_Excerpted text_.
China’s economic recovery continued in December, underpinned by booming global demand for exports, rising commodity prices and a rallying stock market.
That’s the outlook from the latest aggregate index combining eight early indicators tracked by Bloomberg, which was unchanged from last month.
China was already pulling further ahead of other major economies in November, with domestic demand growing, foreign investment rising and record export demand propelling growth even as other major nations struggle amid soaring virus cases. With the Communist Party signaling there won’t be a sudden withdrawal of monetary and fiscal assistance, there’s growing confidence for a healthy expansion in 2021.
The export boom has been one of the strong drivers for China’s rebound, with goods shipments hitting a record $268 billion in November. That strength looks set to continue this month, with Korean exports rising 1.2% in the first 20 days of the month and an index tracking the cost of shipping a container of goods reaching an all-time high last week.
There’s so much demand for containers to ship products from China to the U.S. that some companies are sending empty boxes back to Asia. Shipments to the U.S.’s busiest seaport in Los Angeles are expected to remain robust until at least early March.
Smaller, export-oriented firms have outperformed their peers on the back of that demand, with an index tracking their current performance rising to a record-high 58.1, according to Standard Chartered Plc, which surveys more than 500 small and medium-sized companies in China each month.
An increase in the indexes for new export orders and production show “strong external demand and improved production capacity amid a Covid resurgence elsewhere,” according to the report from Lan Shen and Shuang Ding at Standard Chartered.
However, expectations for next year eased, possibly due a pullback in holiday demand and the upcoming Lunar New Year in February, they wrote. The main index for small companies slipped to 52.7 in December from 52.9 a month earlier. Numbers above 50 indicate improvement.
There might also be an improvement this month in the factory-price deflation that has plagued Chinese firms this year, with Bloomberg’s tracker for factory prices improving to -0.3% in December, the highest level since February.

_Data for review_.
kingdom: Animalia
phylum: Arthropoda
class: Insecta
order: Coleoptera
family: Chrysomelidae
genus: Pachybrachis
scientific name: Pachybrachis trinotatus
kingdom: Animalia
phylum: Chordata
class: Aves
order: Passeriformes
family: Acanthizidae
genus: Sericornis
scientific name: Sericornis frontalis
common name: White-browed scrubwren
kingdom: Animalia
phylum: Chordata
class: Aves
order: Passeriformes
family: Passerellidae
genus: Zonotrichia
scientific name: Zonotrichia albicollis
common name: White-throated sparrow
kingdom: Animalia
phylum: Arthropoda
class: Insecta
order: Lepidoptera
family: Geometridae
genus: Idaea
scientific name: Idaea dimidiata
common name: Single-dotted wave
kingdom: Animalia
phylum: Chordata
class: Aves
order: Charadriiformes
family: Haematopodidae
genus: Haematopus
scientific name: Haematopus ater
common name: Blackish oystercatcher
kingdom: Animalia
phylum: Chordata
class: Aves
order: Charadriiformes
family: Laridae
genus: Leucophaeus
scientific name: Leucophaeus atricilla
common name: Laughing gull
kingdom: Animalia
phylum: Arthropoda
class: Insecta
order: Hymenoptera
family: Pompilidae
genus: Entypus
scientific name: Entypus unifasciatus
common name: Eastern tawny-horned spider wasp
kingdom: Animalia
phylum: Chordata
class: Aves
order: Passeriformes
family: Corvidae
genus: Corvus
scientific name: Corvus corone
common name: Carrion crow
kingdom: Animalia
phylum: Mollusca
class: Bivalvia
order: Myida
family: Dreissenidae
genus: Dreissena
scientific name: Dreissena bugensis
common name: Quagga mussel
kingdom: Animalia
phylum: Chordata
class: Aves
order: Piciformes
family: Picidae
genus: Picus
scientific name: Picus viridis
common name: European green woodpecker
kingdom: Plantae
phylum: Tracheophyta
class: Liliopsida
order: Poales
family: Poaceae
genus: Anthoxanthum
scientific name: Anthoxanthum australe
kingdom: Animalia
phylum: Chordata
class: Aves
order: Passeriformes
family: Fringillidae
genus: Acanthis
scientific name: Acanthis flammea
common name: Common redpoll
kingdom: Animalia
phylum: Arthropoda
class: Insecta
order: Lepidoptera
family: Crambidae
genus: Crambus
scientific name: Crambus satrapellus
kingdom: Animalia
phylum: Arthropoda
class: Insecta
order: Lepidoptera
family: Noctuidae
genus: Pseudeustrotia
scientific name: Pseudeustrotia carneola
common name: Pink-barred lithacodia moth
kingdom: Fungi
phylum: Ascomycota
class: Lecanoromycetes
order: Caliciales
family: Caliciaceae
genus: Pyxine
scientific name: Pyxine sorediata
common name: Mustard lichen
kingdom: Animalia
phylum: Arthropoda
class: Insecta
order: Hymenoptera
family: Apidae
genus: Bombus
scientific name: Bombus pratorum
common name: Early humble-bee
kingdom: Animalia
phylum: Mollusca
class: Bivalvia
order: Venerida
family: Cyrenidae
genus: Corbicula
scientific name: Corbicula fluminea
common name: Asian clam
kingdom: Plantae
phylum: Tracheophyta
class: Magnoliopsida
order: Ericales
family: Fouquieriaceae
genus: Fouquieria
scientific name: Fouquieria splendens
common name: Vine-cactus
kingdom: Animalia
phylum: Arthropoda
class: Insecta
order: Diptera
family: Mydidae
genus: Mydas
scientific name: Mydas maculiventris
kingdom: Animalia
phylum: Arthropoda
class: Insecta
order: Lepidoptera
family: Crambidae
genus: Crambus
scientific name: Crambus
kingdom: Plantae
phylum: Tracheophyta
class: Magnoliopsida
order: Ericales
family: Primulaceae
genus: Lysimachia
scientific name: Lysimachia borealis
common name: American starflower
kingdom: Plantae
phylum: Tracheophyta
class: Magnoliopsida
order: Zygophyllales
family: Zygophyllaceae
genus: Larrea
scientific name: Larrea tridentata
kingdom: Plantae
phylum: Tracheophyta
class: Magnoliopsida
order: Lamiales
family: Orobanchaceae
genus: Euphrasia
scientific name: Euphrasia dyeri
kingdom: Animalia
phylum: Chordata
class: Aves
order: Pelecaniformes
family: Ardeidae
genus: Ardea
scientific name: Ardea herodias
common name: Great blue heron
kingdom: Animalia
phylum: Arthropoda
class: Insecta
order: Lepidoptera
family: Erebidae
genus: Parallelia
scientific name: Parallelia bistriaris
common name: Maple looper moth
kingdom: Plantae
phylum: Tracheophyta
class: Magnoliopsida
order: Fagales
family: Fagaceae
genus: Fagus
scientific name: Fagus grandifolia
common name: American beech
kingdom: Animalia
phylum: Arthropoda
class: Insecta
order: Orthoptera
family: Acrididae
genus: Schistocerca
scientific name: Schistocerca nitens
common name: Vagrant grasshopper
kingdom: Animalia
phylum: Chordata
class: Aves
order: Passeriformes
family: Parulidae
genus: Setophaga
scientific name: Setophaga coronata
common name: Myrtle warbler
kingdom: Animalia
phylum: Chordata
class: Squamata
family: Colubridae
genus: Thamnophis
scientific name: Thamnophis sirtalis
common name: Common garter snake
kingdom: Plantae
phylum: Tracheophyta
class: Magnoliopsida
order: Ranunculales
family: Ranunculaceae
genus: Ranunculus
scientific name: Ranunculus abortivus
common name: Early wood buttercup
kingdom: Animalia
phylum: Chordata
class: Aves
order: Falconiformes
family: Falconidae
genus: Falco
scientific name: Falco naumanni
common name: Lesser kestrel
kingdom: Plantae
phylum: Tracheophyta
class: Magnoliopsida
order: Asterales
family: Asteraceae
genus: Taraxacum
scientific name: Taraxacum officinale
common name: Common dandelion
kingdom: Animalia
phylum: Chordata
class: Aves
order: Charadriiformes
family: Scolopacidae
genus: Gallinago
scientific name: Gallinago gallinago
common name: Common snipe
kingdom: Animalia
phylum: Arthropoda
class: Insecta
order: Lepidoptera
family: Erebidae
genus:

_Work instructions_.
Quote the passage of the article on China's economic recovery from "China’s economic recovery" through "rallying stock market." word for word.

_Solution_.
China’s economic recovery continued in December, underpinned by booming global demand for exports, rising commodity prices and a rallying stock market.